Texto do documento:
Não se pode chamar de “infeliz” a declaração do senador Demóstenes Torres, do DEM, ao classificar como “relações consensuais” os estupros sofridos por milhões de mulheres negras, ao longo de quatro séculos de escravidão.
Infeliz é declaração por vezes extemporânea, mas que devidamente contextualizada, guarda alguma pertinência.
No caso do senador Demóstenes Torres o que há é um ato hediondo contra todas as mulheres deste país.
Não, não apenas contra as escravas negras, que sofreram violências indizíveis nas mãos de seus “senhores”.
Mas contra todas as mulheres que ainda hoje sofrem toda sorte de violência, pressão, assédio para que se submetam a tais “relações consensuais”.

Instruções:
a – Traduza para o inglês esta frase do texto sobre a declaração do senador Demóstenes Torres: "No caso do senador Demóstenes Torres o que há é um ato hediondo contra todas as mulheres deste país."
b – Escreva o trecho seguinte do texto sobre a declaração do senador Demóstenes Torres, começando logo após a última frase.

Informações fornecidas:
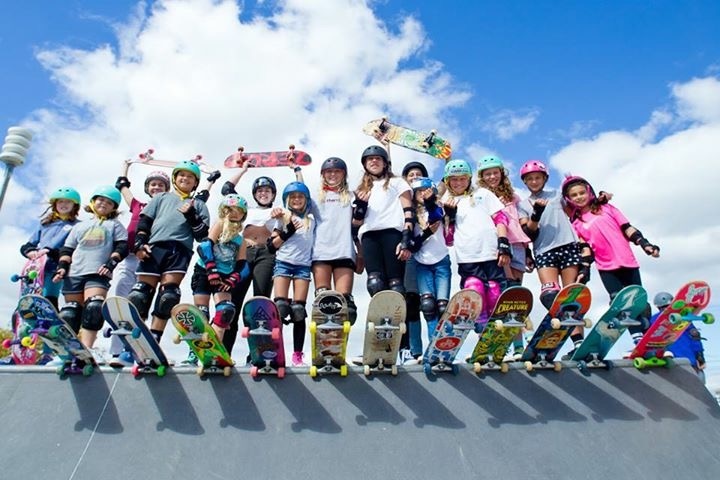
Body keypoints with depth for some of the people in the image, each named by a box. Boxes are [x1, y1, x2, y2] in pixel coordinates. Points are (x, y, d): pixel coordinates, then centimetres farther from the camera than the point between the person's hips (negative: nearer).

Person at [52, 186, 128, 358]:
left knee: (94, 307, -22)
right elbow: (67, 249, 22)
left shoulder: (115, 225, 18)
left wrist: (111, 263, -11)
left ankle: (86, 349, -23)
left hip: (98, 274, -4)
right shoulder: (79, 226, 27)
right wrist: (62, 266, 5)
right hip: (74, 274, 4)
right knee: (70, 312, 0)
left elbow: (121, 246, 4)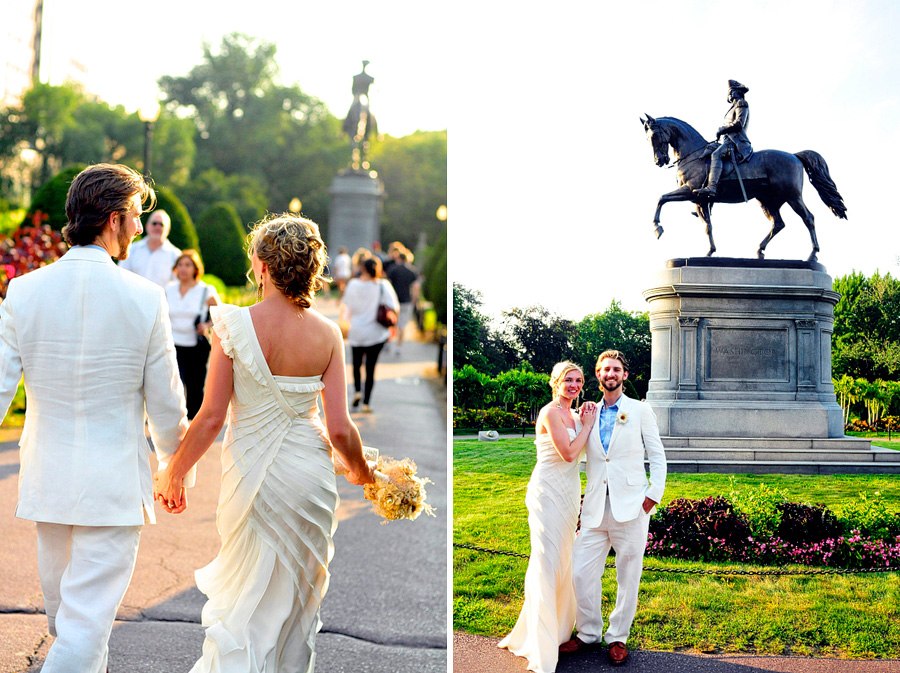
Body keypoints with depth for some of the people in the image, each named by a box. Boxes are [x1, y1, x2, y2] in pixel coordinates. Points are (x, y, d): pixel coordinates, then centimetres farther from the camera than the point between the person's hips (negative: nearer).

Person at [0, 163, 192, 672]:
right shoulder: (145, 298, -13)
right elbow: (165, 404, -6)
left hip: (46, 478, 4)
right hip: (114, 484, -4)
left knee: (61, 605, 24)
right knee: (89, 618, 1)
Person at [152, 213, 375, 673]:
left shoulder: (235, 324, -15)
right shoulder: (326, 333, -8)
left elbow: (211, 417, -14)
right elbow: (340, 428, -9)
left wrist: (173, 474, 1)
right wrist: (361, 472, 12)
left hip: (253, 475, -2)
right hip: (310, 475, 2)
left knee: (246, 594, 17)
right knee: (299, 593, 21)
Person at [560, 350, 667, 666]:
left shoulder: (640, 410, 6)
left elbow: (657, 455, 5)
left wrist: (654, 495, -5)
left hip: (630, 506, -3)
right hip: (595, 508, 3)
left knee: (628, 576, 2)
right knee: (582, 572, -2)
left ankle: (618, 637, 16)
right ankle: (588, 632, 16)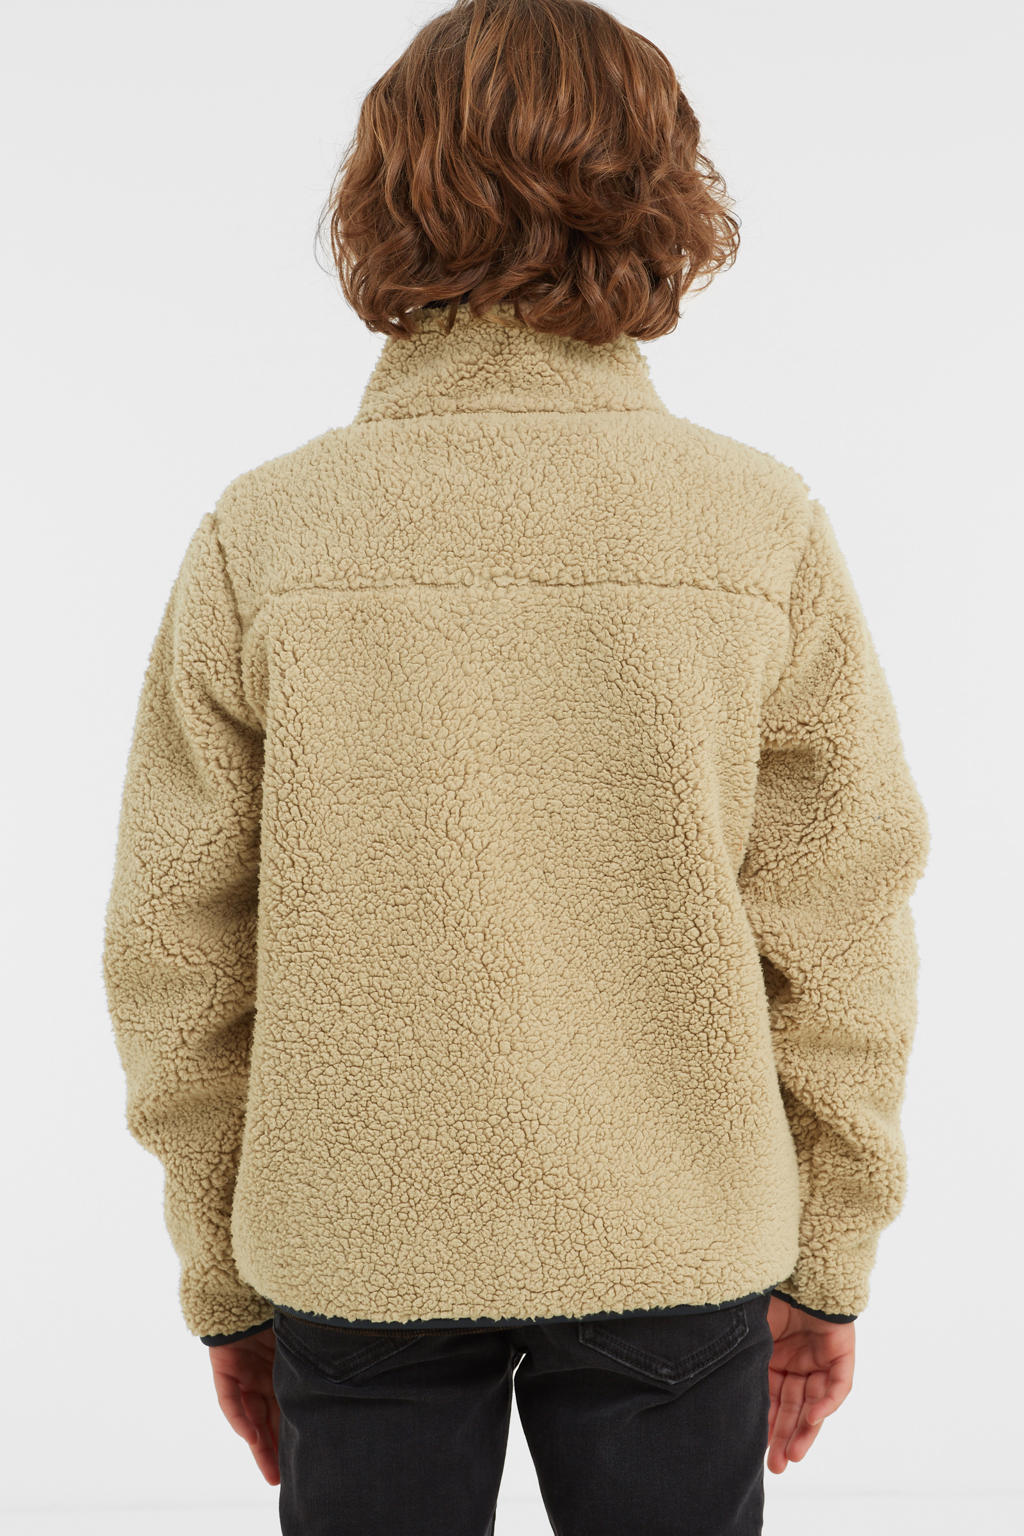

Respostas por item:
a – In the case of Senator Demóstenes Torres, what we have is a heinous act against all the women of this country.

b –
A fala de Demóstenes Torres é a fala dos porões da nossa história; dos escravocratas que vêem os pretos como meros limpadores de latrinas e, a mulher negra, como mero orifício para a satisfação sexual do grande macho branco.
Ao longo destes cinco séculos de Brasil, assistimos a tentativas várias de branqueamento da Nação, especialmente, a associação ideológica do branco ao “belo” e “bom”, e do negro, ao lado oposto - ao “feio”, ao “sujo”, ao “mau”.
Por isso, não deixa de ser “pitoresco” o raciocínio daqueles que afirmam que, no Brasil, não há e nem nunca houve segregação racial, mas, uma miscigenação “festiva” e “natural”.
É certo que não chegamos a algo tão explícito como o “apartheid” da África do Sul, ou às “célebres” tabuletas dos banheiros públicos estadonidenses.
Mas, nem precisava: foi-nos impressa na alma a associação entre trabalho braçal e “indignidade” e entre negritude e todos os malefícios existentes sobre a Terra, qual a “marca de Caim”.
De sorte que, se caíram as muralhas da senzala, permaneceram as muralhas da ideologia.
E hoje, em pleno século XXI – vejam só! – esta nossa decantada “democracia racial” ainda precisa de legislação específica a criminalizar o racismo...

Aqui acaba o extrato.